§ Description of the task
Below is a listing. Write out exactly its lines between the one holding "immunohistochemistry photomicrograph of" and the one holding "cancer (hepatocellular carcinoma)", inclusive.

§ Supplied records
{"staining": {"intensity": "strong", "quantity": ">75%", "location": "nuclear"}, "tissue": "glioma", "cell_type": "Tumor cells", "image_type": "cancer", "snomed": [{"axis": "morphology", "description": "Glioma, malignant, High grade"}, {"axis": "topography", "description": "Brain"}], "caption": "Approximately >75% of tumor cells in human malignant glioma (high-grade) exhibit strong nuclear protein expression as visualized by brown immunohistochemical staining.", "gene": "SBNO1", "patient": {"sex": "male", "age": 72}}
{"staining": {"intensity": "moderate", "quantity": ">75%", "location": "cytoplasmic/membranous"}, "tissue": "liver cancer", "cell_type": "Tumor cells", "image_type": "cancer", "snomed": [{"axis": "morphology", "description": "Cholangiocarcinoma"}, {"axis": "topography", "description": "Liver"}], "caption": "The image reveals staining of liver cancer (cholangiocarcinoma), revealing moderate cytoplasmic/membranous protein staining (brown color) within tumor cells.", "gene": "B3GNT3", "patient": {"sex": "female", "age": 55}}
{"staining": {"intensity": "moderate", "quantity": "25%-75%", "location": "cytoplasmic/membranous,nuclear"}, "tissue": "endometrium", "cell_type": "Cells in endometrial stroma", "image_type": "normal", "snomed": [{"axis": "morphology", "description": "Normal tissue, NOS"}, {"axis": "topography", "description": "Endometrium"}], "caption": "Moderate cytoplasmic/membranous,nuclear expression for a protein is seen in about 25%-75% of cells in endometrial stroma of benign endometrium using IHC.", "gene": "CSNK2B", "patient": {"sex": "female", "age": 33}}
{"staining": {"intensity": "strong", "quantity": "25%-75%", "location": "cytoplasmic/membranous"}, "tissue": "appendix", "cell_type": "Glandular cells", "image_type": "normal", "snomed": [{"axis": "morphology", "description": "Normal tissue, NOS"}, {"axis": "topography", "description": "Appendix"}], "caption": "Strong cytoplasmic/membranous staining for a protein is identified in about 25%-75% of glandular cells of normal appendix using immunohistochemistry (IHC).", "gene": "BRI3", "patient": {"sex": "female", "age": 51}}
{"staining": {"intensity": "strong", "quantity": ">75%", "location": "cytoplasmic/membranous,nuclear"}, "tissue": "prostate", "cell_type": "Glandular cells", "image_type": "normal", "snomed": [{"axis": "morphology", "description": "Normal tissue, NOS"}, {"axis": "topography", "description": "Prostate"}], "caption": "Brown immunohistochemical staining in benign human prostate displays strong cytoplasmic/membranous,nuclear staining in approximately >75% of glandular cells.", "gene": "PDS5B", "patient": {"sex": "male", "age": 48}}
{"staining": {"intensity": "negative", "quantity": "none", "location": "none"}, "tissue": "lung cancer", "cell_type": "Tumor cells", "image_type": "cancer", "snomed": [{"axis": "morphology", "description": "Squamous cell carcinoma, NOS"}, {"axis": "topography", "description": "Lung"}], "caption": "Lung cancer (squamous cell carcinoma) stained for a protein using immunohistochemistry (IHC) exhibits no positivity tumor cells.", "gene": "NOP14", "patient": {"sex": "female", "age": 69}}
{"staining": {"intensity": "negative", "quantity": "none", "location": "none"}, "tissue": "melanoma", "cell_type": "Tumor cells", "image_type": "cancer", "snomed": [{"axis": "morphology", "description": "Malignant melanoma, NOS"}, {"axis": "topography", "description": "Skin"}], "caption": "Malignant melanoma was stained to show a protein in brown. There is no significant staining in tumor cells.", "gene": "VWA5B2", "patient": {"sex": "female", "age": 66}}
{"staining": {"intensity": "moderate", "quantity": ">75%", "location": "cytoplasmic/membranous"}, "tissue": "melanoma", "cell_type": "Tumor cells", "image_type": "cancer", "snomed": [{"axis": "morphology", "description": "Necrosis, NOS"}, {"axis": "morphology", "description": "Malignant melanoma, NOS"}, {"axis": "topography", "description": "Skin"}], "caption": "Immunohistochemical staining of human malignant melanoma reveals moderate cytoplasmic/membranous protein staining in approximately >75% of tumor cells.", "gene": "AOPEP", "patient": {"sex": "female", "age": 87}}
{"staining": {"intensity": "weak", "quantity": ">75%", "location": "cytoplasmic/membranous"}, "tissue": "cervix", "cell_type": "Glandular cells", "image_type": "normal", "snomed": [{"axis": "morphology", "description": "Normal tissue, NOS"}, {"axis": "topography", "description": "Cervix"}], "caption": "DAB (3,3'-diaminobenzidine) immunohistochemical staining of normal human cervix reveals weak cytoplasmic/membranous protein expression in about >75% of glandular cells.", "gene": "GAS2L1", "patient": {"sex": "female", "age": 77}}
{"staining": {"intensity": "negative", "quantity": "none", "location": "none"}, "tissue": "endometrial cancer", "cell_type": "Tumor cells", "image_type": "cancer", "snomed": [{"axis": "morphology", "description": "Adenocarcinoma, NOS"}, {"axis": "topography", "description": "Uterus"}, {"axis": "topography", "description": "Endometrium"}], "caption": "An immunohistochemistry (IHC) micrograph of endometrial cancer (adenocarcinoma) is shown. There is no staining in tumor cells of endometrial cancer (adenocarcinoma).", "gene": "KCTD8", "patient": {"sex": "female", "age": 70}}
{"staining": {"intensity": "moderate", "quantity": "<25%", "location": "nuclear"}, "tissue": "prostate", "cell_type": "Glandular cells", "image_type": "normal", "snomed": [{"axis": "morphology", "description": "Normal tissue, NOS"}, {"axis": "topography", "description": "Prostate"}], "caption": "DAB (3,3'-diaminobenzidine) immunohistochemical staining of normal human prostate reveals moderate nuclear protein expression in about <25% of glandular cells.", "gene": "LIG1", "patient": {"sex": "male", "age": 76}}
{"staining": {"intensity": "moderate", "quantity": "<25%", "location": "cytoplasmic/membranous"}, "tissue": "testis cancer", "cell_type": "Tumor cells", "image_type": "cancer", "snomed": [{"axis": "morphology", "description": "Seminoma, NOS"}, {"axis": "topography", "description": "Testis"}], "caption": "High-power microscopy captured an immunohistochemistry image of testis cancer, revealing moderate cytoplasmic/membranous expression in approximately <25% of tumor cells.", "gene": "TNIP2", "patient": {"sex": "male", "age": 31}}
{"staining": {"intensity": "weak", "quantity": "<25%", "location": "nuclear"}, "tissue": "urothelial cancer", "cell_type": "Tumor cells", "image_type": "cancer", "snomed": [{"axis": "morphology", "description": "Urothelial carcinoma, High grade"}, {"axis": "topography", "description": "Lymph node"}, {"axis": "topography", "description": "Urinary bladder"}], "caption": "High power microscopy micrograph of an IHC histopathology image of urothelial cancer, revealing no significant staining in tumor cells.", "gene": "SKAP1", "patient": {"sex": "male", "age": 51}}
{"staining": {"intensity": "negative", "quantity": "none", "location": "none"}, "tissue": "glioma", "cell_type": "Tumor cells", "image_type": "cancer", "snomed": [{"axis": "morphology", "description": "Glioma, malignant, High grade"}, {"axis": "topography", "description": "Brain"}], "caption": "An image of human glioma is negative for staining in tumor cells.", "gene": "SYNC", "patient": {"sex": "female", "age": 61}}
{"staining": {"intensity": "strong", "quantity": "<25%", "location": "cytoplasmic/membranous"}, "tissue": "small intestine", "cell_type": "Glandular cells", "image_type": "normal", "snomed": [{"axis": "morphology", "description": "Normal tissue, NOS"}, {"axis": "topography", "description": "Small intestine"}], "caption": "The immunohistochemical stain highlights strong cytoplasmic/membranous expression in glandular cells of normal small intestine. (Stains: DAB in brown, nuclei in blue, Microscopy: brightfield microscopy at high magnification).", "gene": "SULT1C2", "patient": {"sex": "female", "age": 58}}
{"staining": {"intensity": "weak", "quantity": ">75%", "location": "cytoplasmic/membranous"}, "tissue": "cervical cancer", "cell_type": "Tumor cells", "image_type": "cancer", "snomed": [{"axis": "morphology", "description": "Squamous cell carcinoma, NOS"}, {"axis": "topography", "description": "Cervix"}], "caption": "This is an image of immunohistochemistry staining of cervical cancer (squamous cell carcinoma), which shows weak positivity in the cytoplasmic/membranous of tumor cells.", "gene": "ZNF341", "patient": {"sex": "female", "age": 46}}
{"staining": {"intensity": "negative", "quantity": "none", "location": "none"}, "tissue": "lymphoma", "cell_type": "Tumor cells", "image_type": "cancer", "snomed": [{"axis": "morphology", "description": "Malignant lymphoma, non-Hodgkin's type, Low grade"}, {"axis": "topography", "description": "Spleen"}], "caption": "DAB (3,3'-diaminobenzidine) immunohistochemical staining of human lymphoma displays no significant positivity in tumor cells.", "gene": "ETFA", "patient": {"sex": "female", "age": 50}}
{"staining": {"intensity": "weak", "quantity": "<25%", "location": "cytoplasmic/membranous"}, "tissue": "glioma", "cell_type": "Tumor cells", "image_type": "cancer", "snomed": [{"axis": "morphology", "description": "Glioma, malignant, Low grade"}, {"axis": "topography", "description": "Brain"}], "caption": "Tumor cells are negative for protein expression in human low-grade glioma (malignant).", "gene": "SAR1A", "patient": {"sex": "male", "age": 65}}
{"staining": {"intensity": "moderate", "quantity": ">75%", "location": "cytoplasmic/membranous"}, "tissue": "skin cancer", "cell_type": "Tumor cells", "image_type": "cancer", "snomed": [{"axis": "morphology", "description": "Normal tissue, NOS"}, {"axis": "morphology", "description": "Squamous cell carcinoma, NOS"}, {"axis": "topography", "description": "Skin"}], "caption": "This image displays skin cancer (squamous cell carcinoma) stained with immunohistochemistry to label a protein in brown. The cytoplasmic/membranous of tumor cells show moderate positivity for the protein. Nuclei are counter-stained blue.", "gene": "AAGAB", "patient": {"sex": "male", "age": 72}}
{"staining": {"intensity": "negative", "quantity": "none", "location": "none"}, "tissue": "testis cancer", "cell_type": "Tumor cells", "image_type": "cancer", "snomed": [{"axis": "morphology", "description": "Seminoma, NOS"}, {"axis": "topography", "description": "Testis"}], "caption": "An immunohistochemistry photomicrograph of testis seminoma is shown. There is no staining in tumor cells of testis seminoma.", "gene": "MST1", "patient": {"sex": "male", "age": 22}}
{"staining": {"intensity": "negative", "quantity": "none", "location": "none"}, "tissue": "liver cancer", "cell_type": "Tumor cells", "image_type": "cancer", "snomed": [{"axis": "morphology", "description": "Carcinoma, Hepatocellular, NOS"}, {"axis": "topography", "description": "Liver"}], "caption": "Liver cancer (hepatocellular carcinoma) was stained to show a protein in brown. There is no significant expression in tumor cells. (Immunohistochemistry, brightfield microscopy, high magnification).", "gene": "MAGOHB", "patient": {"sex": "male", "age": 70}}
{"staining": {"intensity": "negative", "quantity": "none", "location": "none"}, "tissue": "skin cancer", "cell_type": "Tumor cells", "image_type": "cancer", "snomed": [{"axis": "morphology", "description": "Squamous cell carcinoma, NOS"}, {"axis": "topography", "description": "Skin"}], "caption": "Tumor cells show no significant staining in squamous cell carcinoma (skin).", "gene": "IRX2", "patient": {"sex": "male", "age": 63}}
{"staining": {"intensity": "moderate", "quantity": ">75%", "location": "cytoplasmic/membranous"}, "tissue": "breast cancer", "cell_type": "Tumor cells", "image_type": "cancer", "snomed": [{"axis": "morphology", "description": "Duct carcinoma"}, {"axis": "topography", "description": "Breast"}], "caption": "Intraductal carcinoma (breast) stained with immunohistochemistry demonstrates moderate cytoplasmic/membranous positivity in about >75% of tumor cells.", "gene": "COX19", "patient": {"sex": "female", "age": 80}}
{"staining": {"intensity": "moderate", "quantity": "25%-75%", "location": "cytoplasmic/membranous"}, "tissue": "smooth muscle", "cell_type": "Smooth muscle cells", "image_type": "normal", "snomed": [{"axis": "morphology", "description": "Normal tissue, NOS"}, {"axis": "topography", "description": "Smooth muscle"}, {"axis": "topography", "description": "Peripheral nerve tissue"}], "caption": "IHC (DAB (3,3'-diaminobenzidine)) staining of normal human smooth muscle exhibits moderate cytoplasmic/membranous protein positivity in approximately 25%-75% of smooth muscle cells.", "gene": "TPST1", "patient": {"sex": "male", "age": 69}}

§ Answer for this exercise
{"staining": {"intensity": "negative", "quantity": "none", "location": "none"}, "tissue": "testis cancer", "cell_type": "Tumor cells", "image_type": "cancer", "snomed": [{"axis": "morphology", "description": "Seminoma, NOS"}, {"axis": "topography", "description": "Testis"}], "caption": "An immunohistochemistry photomicrograph of testis seminoma is shown. There is no staining in tumor cells of testis seminoma.", "gene": "MST1", "patient": {"sex": "male", "age": 22}}
{"staining": {"intensity": "negative", "quantity": "none", "location": "none"}, "tissue": "liver cancer", "cell_type": "Tumor cells", "image_type": "cancer", "snomed": [{"axis": "morphology", "description": "Carcinoma, Hepatocellular, NOS"}, {"axis": "topography", "description": "Liver"}], "caption": "Liver cancer (hepatocellular carcinoma) was stained to show a protein in brown. There is no significant expression in tumor cells. (Immunohistochemistry, brightfield microscopy, high magnification).", "gene": "MAGOHB", "patient": {"sex": "male", "age": 70}}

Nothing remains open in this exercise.